Il est évident que le gouvernement ne roule pas sur l'or et qu'il doit faire des choix quant à l'étendue de sa participation dans les divers programmes d'indemnisation, notamment en ce qui concerne la rétroactivité des amendements au programme. Il doit néanmoins se rappeler que pour la plupart, ces parents endeuillés sont des citoyens actifs et des payeurs d'impôts qui ont largement contribué à la société d'aujourd'hui et qui ont cru à celle de demain en faisant des enfants. Comme Patrick Desautels, cet entrepreneur et travailleur autonome qui se retrouve meurtri, démoli et marqué par l'image des trois petits corps sans vie qu'il a dû identifier.
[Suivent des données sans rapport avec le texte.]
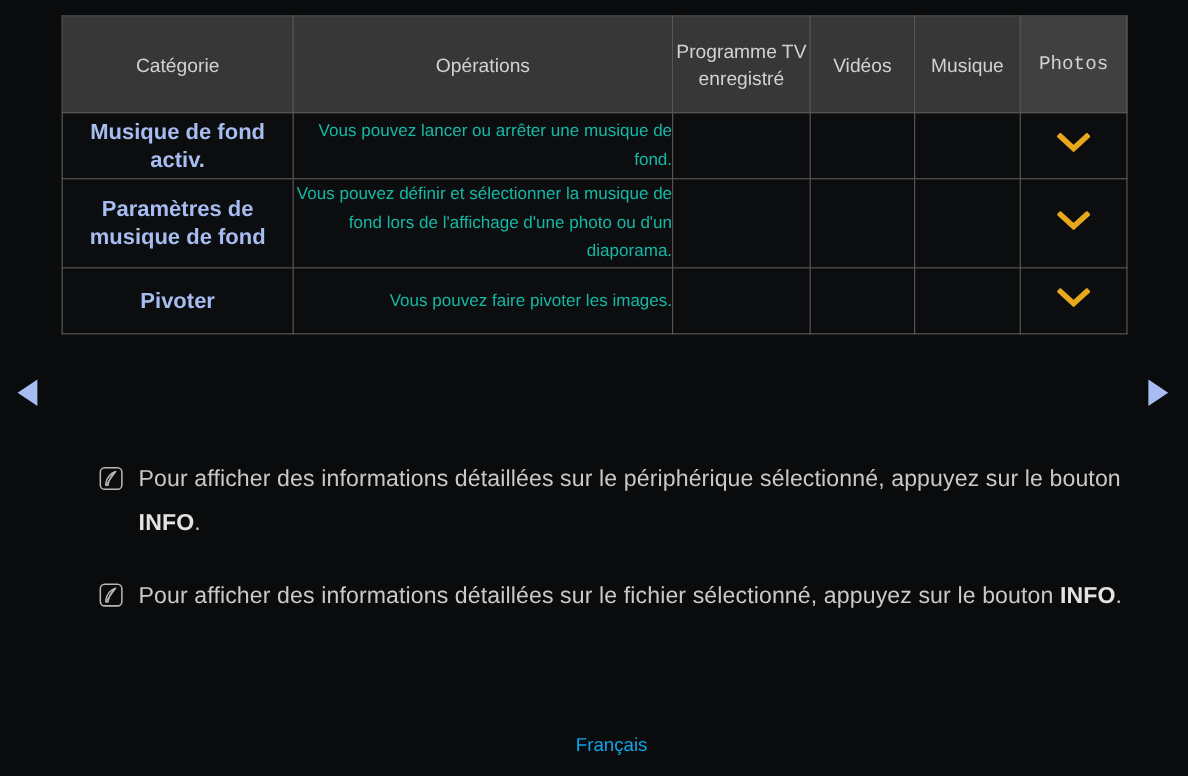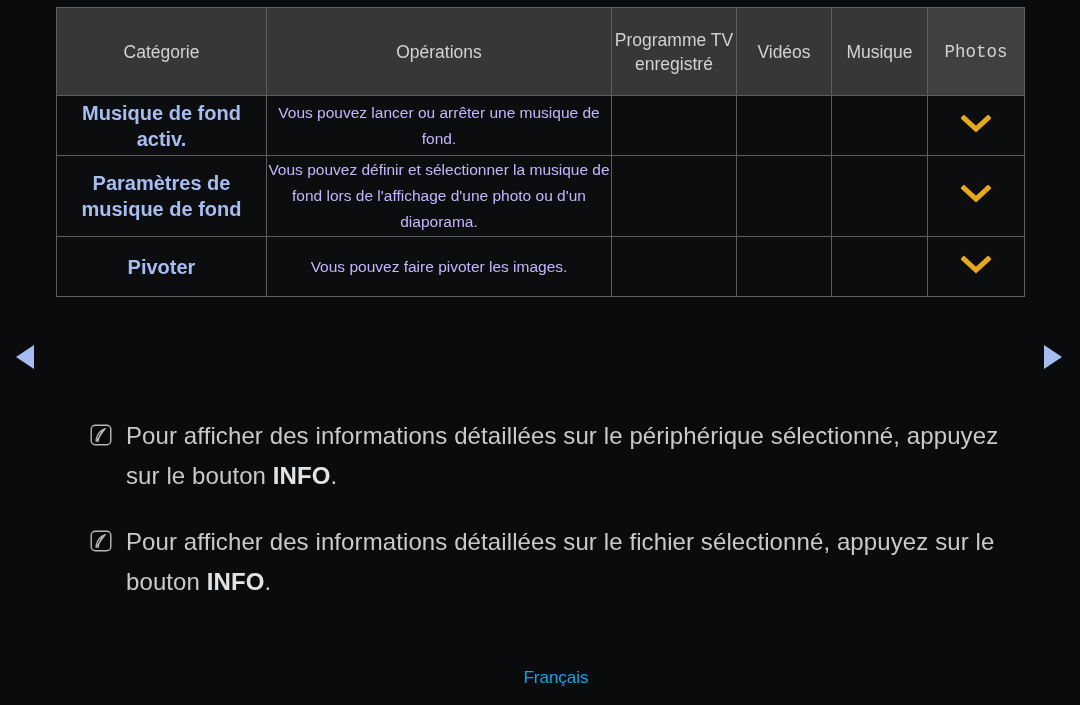"Catégorie" .table-wrap { top: 7px -> 14px }
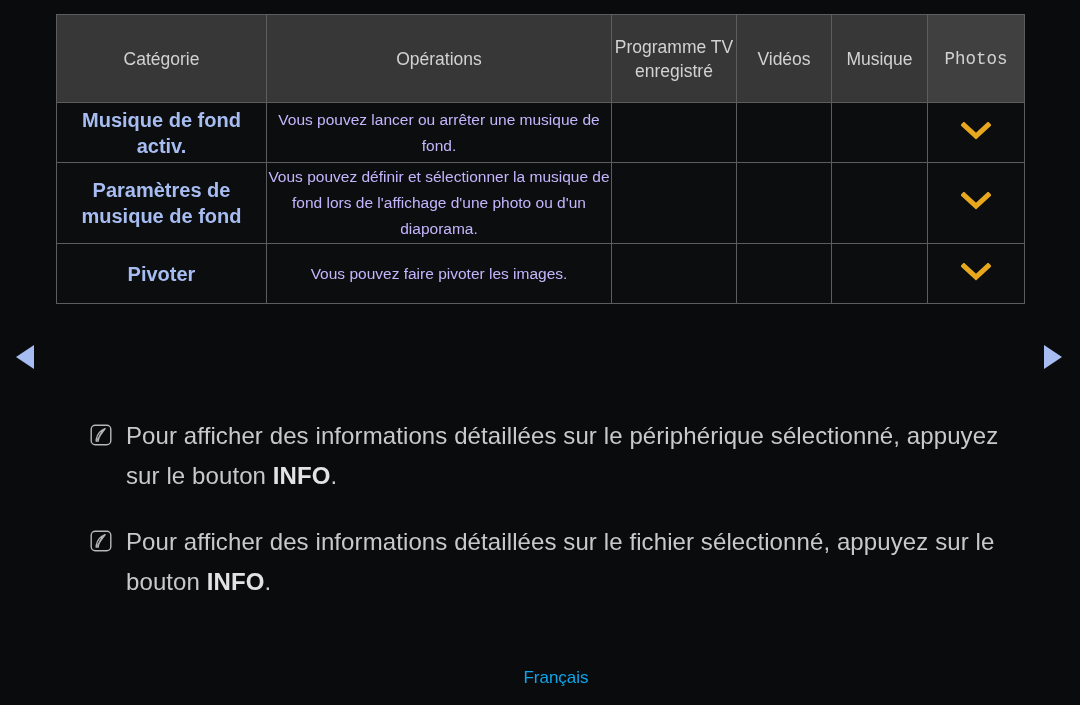"Vous pouvez lancer ou arrêter" td.ops-cell { color: #c4b5fd -> #14b8a6; text-align: center -> right }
Mais c'est aussi un homme dans la force de l'âge qui, s'il se voit offrir le soutien financier et le support psychologique nécessaire pour l'aider à traverser son deuil et à se reconstruire, pourra à nouveau fournir un apport concret à la société, malgré l'horrible cicatrice laissée par la mort de ses enfants.

Devant les révélations de la commission Charbonneau sur les sommes astronomiques ayant engraissé la malhonnêteté d'individus sans scrupules et nourri l'aveuglement volontaire d'une succession de gouvernements à l'égard de la corruption, j'ai la certitude qu'une réforme de l'IVAC représente un investissement légitime et une obligation morale que le gouvernement a envers des citoyens dont la vie est bouleversée à jamais.